Filter the listing below, keeping only the lines with the word "Alarm".

**DATA PROVIDED**

◇ ◇ ◇ ◇

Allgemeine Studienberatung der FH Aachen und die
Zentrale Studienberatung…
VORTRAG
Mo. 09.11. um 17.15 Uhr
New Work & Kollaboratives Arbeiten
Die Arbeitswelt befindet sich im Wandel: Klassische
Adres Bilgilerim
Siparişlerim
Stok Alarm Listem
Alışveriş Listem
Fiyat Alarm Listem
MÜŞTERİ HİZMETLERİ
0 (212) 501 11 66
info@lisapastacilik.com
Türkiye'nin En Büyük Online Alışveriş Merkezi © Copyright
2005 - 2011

◇ ◇ ◇ ◇

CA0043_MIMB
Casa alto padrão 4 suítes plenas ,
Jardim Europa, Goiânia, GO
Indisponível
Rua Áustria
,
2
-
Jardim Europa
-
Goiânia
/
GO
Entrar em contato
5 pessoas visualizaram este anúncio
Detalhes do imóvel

◇ ◇ ◇ ◇

**EXERCISE OUTPUT**
Stok Alarm Listem
Fiyat Alarm Listem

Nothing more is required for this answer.